INPUT FOR THIS TASK:
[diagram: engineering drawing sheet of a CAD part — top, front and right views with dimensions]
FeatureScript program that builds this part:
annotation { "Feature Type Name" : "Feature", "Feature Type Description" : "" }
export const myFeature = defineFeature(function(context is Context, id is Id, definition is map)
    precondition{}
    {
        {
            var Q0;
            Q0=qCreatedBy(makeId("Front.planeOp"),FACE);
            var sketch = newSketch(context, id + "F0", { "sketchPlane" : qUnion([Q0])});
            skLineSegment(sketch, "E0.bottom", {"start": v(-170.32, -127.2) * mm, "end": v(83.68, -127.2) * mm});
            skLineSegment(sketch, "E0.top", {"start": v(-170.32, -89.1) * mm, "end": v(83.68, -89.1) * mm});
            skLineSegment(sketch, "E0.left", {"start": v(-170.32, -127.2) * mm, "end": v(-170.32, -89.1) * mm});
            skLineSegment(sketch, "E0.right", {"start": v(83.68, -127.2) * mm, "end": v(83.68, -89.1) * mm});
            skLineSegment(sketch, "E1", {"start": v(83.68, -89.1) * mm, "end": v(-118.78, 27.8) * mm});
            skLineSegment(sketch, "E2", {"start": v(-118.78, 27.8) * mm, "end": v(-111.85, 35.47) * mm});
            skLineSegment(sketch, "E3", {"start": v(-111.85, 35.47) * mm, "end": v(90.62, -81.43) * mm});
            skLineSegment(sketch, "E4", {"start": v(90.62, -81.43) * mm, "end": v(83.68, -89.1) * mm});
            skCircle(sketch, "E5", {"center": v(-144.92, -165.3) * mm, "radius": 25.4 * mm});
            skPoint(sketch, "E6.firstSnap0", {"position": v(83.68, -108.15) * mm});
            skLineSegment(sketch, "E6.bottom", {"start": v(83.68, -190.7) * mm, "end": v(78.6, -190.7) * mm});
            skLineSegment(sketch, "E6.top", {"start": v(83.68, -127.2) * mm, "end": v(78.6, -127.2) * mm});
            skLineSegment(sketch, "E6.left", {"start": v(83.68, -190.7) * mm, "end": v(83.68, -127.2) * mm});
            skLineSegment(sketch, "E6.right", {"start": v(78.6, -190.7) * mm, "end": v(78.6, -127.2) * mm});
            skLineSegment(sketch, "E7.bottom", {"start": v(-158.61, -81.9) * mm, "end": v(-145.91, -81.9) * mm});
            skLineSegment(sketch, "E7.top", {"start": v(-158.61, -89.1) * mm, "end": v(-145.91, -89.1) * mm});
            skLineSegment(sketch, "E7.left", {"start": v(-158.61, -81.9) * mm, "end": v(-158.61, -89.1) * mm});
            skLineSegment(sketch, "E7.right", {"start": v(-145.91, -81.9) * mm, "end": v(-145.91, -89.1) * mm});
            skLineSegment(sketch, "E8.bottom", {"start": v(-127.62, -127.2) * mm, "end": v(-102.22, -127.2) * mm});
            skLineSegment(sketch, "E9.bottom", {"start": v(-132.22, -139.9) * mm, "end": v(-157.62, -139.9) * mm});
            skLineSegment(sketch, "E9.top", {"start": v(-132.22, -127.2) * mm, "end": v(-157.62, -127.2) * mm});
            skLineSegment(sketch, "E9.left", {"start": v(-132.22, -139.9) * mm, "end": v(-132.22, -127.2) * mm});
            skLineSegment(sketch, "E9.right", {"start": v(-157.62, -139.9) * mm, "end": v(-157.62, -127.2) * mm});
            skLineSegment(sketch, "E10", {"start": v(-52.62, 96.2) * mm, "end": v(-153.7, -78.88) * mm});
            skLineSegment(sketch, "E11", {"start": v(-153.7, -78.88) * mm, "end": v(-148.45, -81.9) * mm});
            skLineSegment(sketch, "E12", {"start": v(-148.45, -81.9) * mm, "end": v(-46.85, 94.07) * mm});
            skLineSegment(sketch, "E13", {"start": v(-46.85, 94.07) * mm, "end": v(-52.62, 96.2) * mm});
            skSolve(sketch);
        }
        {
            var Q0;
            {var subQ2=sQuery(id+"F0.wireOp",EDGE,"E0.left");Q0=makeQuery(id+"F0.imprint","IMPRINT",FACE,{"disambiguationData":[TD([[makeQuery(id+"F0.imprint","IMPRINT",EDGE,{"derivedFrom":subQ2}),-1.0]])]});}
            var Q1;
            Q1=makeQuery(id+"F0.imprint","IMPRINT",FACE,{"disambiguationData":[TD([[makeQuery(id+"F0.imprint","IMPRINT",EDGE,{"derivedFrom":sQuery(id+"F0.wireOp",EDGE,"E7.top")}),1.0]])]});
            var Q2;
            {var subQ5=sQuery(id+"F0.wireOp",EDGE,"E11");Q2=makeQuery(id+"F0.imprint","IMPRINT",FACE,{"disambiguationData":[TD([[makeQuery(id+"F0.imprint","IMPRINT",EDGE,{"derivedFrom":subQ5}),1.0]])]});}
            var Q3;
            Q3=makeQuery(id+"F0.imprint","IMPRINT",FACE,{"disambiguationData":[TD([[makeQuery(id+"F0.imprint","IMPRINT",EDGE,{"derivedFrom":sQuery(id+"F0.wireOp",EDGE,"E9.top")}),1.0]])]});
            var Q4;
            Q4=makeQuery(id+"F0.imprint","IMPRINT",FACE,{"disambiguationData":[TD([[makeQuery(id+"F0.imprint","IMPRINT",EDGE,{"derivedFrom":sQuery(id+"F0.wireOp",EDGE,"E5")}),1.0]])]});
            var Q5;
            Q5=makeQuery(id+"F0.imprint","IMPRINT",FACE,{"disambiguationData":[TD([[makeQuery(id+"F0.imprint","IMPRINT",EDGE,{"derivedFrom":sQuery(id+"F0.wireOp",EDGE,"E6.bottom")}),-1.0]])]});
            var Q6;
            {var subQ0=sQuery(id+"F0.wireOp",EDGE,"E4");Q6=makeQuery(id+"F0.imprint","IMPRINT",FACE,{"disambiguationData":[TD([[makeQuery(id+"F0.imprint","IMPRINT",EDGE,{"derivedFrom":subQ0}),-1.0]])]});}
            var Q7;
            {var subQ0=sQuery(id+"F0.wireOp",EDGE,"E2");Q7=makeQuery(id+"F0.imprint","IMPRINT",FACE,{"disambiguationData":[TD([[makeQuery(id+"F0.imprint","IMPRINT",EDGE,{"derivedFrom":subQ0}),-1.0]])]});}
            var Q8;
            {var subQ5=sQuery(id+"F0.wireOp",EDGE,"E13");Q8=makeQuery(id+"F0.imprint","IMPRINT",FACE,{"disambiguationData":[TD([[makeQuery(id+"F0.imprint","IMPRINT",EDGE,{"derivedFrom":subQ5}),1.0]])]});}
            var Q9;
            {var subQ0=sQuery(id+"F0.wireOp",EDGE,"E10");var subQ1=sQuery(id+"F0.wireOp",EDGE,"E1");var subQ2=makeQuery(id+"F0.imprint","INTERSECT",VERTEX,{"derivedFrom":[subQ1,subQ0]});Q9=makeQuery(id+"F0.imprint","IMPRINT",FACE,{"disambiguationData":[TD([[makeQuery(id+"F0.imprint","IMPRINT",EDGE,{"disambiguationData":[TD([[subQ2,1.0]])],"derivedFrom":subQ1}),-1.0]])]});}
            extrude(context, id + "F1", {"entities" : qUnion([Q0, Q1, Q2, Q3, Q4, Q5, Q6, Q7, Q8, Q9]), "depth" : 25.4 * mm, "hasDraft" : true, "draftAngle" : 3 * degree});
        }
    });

WHAT IS REQUIRED:
Change "myFeature" to "buildPart" everywhere in the data above, and write out all of it again with nothing else altered.

RESPONSE TO THE EXERCISE:
[diagram: engineering drawing sheet of a CAD part — top, front and right views with dimensions]
FeatureScript program that builds this part:
annotation { "Feature Type Name" : "Feature", "Feature Type Description" : "" }
export const buildPart = defineFeature(function(context is Context, id is Id, definition is map)
    precondition{}
    {
        {
            var Q0;
            Q0=qCreatedBy(makeId("Front.planeOp"),FACE);
            var sketch = newSketch(context, id + "F0", { "sketchPlane" : qUnion([Q0])});
            skLineSegment(sketch, "E0.bottom", {"start": v(-170.32, -127.2) * mm, "end": v(83.68, -127.2) * mm});
            skLineSegment(sketch, "E0.top", {"start": v(-170.32, -89.1) * mm, "end": v(83.68, -89.1) * mm});
            skLineSegment(sketch, "E0.left", {"start": v(-170.32, -127.2) * mm, "end": v(-170.32, -89.1) * mm});
            skLineSegment(sketch, "E0.right", {"start": v(83.68, -127.2) * mm, "end": v(83.68, -89.1) * mm});
            skLineSegment(sketch, "E1", {"start": v(83.68, -89.1) * mm, "end": v(-118.78, 27.8) * mm});
            skLineSegment(sketch, "E2", {"start": v(-118.78, 27.8) * mm, "end": v(-111.85, 35.47) * mm});
            skLineSegment(sketch, "E3", {"start": v(-111.85, 35.47) * mm, "end": v(90.62, -81.43) * mm});
            skLineSegment(sketch, "E4", {"start": v(90.62, -81.43) * mm, "end": v(83.68, -89.1) * mm});
            skCircle(sketch, "E5", {"center": v(-144.92, -165.3) * mm, "radius": 25.4 * mm});
            skPoint(sketch, "E6.firstSnap0", {"position": v(83.68, -108.15) * mm});
            skLineSegment(sketch, "E6.bottom", {"start": v(83.68, -190.7) * mm, "end": v(78.6, -190.7) * mm});
            skLineSegment(sketch, "E6.top", {"start": v(83.68, -127.2) * mm, "end": v(78.6, -127.2) * mm});
            skLineSegment(sketch, "E6.left", {"start": v(83.68, -190.7) * mm, "end": v(83.68, -127.2) * mm});
            skLineSegment(sketch, "E6.right", {"start": v(78.6, -190.7) * mm, "end": v(78.6, -127.2) * mm});
            skLineSegment(sketch, "E7.bottom", {"start": v(-158.61, -81.9) * mm, "end": v(-145.91, -81.9) * mm});
            skLineSegment(sketch, "E7.top", {"start": v(-158.61, -89.1) * mm, "end": v(-145.91, -89.1) * mm});
            skLineSegment(sketch, "E7.left", {"start": v(-158.61, -81.9) * mm, "end": v(-158.61, -89.1) * mm});
            skLineSegment(sketch, "E7.right", {"start": v(-145.91, -81.9) * mm, "end": v(-145.91, -89.1) * mm});
            skLineSegment(sketch, "E8.bottom", {"start": v(-127.62, -127.2) * mm, "end": v(-102.22, -127.2) * mm});
            skLineSegment(sketch, "E9.bottom", {"start": v(-132.22, -139.9) * mm, "end": v(-157.62, -139.9) * mm});
            skLineSegment(sketch, "E9.top", {"start": v(-132.22, -127.2) * mm, "end": v(-157.62, -127.2) * mm});
            skLineSegment(sketch, "E9.left", {"start": v(-132.22, -139.9) * mm, "end": v(-132.22, -127.2) * mm});
            skLineSegment(sketch, "E9.right", {"start": v(-157.62, -139.9) * mm, "end": v(-157.62, -127.2) * mm});
            skLineSegment(sketch, "E10", {"start": v(-52.62, 96.2) * mm, "end": v(-153.7, -78.88) * mm});
            skLineSegment(sketch, "E11", {"start": v(-153.7, -78.88) * mm, "end": v(-148.45, -81.9) * mm});
            skLineSegment(sketch, "E12", {"start": v(-148.45, -81.9) * mm, "end": v(-46.85, 94.07) * mm});
            skLineSegment(sketch, "E13", {"start": v(-46.85, 94.07) * mm, "end": v(-52.62, 96.2) * mm});
            skSolve(sketch);
        }
        {
            var Q0;
            {var subQ2=sQuery(id+"F0.wireOp",EDGE,"E0.left");Q0=makeQuery(id+"F0.imprint","IMPRINT",FACE,{"disambiguationData":[TD([[makeQuery(id+"F0.imprint","IMPRINT",EDGE,{"derivedFrom":subQ2}),-1.0]])]});}
            var Q1;
            Q1=makeQuery(id+"F0.imprint","IMPRINT",FACE,{"disambiguationData":[TD([[makeQuery(id+"F0.imprint","IMPRINT",EDGE,{"derivedFrom":sQuery(id+"F0.wireOp",EDGE,"E7.top")}),1.0]])]});
            var Q2;
            {var subQ5=sQuery(id+"F0.wireOp",EDGE,"E11");Q2=makeQuery(id+"F0.imprint","IMPRINT",FACE,{"disambiguationData":[TD([[makeQuery(id+"F0.imprint","IMPRINT",EDGE,{"derivedFrom":subQ5}),1.0]])]});}
            var Q3;
            Q3=makeQuery(id+"F0.imprint","IMPRINT",FACE,{"disambiguationData":[TD([[makeQuery(id+"F0.imprint","IMPRINT",EDGE,{"derivedFrom":sQuery(id+"F0.wireOp",EDGE,"E9.top")}),1.0]])]});
            var Q4;
            Q4=makeQuery(id+"F0.imprint","IMPRINT",FACE,{"disambiguationData":[TD([[makeQuery(id+"F0.imprint","IMPRINT",EDGE,{"derivedFrom":sQuery(id+"F0.wireOp",EDGE,"E5")}),1.0]])]});
            var Q5;
            Q5=makeQuery(id+"F0.imprint","IMPRINT",FACE,{"disambiguationData":[TD([[makeQuery(id+"F0.imprint","IMPRINT",EDGE,{"derivedFrom":sQuery(id+"F0.wireOp",EDGE,"E6.bottom")}),-1.0]])]});
            var Q6;
            {var subQ0=sQuery(id+"F0.wireOp",EDGE,"E4");Q6=makeQuery(id+"F0.imprint","IMPRINT",FACE,{"disambiguationData":[TD([[makeQuery(id+"F0.imprint","IMPRINT",EDGE,{"derivedFrom":subQ0}),-1.0]])]});}
            var Q7;
            {var subQ0=sQuery(id+"F0.wireOp",EDGE,"E2");Q7=makeQuery(id+"F0.imprint","IMPRINT",FACE,{"disambiguationData":[TD([[makeQuery(id+"F0.imprint","IMPRINT",EDGE,{"derivedFrom":subQ0}),-1.0]])]});}
            var Q8;
            {var subQ5=sQuery(id+"F0.wireOp",EDGE,"E13");Q8=makeQuery(id+"F0.imprint","IMPRINT",FACE,{"disambiguationData":[TD([[makeQuery(id+"F0.imprint","IMPRINT",EDGE,{"derivedFrom":subQ5}),1.0]])]});}
            var Q9;
            {var subQ0=sQuery(id+"F0.wireOp",EDGE,"E10");var subQ1=sQuery(id+"F0.wireOp",EDGE,"E1");var subQ2=makeQuery(id+"F0.imprint","INTERSECT",VERTEX,{"derivedFrom":[subQ1,subQ0]});Q9=makeQuery(id+"F0.imprint","IMPRINT",FACE,{"disambiguationData":[TD([[makeQuery(id+"F0.imprint","IMPRINT",EDGE,{"disambiguationData":[TD([[subQ2,1.0]])],"derivedFrom":subQ1}),-1.0]])]});}
            extrude(context, id + "F1", {"entities" : qUnion([Q0, Q1, Q2, Q3, Q4, Q5, Q6, Q7, Q8, Q9]), "depth" : 25.4 * mm, "hasDraft" : true, "draftAngle" : 3 * degree});
        }
    });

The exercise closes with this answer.